「流しそうめん始めるでー」
ミルクティーの彼は無駄のない完璧な動きで汁の入った器を1人1人に配っていく。
最後、財前の元へ来るが財前は気にもとめず、日向を抱き締めているだけであった。財前の腕の中に埋まっている小さな彼女に彼は目を向ける。
「おぉ、その子が話とった子か〜!何や財前、知り合いやったん?」
「はい、嫁です」
バタバタと日向は財前の中で暴れると案外素直にパッと離してくれた。「照れ隠しやな…」と呟いていたことは聞こえなかったことに。
「(この声ってもしかして、というか絶対…)」
「なぁ、君、名前は…?」
ゆっくりと声の方へと振り向くと、シャンプーの香りが鼻を掠めた。
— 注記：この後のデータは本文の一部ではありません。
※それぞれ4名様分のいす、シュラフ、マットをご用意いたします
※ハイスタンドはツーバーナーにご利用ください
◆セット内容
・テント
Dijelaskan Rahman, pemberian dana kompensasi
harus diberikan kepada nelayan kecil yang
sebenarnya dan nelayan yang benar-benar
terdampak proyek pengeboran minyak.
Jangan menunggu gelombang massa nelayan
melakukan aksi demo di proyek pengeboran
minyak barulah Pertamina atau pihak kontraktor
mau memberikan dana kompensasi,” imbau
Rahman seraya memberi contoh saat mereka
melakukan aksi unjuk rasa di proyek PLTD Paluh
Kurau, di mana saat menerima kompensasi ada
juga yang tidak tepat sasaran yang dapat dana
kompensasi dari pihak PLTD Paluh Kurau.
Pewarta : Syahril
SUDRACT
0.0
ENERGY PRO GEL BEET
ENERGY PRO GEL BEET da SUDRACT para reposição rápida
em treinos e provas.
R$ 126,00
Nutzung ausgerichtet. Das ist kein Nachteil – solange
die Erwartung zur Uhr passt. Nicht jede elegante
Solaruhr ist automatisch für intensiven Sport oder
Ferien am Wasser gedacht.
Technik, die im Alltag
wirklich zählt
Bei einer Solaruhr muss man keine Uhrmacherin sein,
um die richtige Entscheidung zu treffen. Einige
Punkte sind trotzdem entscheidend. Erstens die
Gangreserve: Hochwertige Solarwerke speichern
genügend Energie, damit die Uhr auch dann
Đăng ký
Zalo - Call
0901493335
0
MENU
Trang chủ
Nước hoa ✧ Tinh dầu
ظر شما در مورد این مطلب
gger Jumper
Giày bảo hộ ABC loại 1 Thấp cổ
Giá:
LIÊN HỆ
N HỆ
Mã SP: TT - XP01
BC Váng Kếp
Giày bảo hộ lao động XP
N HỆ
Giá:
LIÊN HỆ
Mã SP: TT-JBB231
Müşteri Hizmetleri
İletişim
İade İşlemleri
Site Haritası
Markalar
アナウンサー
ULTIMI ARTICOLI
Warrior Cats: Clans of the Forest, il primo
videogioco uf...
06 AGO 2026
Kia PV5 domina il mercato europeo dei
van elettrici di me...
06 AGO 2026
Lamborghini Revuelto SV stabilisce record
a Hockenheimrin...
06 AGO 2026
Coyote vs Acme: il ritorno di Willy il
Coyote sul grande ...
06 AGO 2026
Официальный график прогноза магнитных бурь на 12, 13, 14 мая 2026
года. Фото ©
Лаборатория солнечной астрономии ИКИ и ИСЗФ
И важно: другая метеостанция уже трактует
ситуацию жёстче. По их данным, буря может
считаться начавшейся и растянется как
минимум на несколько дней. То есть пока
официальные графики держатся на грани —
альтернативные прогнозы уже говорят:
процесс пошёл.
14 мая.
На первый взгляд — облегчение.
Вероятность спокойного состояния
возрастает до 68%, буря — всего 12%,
まさかと思い、彼女はスローモーションであった動きを加速させる。
視界に写るミルクティーと端麗な顔立ち。
忘れるはずもない、聖書。
「く、蔵ノ介…くん…?」
「…えっ?う、嘘やろ…?」
互いに顔を合わせると、それは酷く動揺した。決して悪い意味ではないが驚きが隠せない。
何せ、彼、白石蔵ノ介と日向は親しい間柄(恋愛的なものではない)である。言わば遠い親戚であった。
「日向ちゃんや…本物の日向ちゃんや…」
ワナワナと白石の手は震えていた。感動を噛み締めるように唇を紡ぐ。
そしてバッと腕を広げ彼女目掛け走り出す。
「会いたかったで!日向ちゃん!」
ぎゅっと抱き締め、彼女の体を堪能しようとした矢先、ギリギリのところで避けられてしまう。いや、正しくは誰かによって避けさせられた。
「この人俺のなんで」
白骨化。
財前のその言葉に固まる白石はその表現がピッタリだ。
「ななな何言うとるん財前くん。そういう冗談は全くおもろないで?」
「は?別に笑かそうと言うとるわけちゃいますし」
タラリと一汗かく白石と表情を一切変えない財前は対照的だ。反応は違うものの2人はまるで大切なモノを横取りされるのを拒む子供のよう。
明らかに動揺している白石と唇を尖らせ拗ねている財前。間に挟まれる日向は白石に腕を掴まれ、財前に抱きつかれ、一番大変そうであった。
どうしようかと思っている時、ドンッと正面に衝撃が走る。
「なぁなぁ!はよう流しそうめん始めようや!」
それは遠山でいい加減痺れを切らせたらしく、2人を引き剥がす勢いで日向に飛び付いた。日向は今度はしっかり受け止めることな出来た。
「姉ちゃん一緒に行こー!」
「うん。行こっか」
皆が来い来いと手招きしている方へ遠山は彼女を引っ張り、無邪気に駆け走って行く。
「んんー!どこまでも追いかけてくで日向ちゃん!!!」
「ハッ、きも」
後に続いて、白石と財前も着いて行く。
さて、流しそうめん始めましょうか。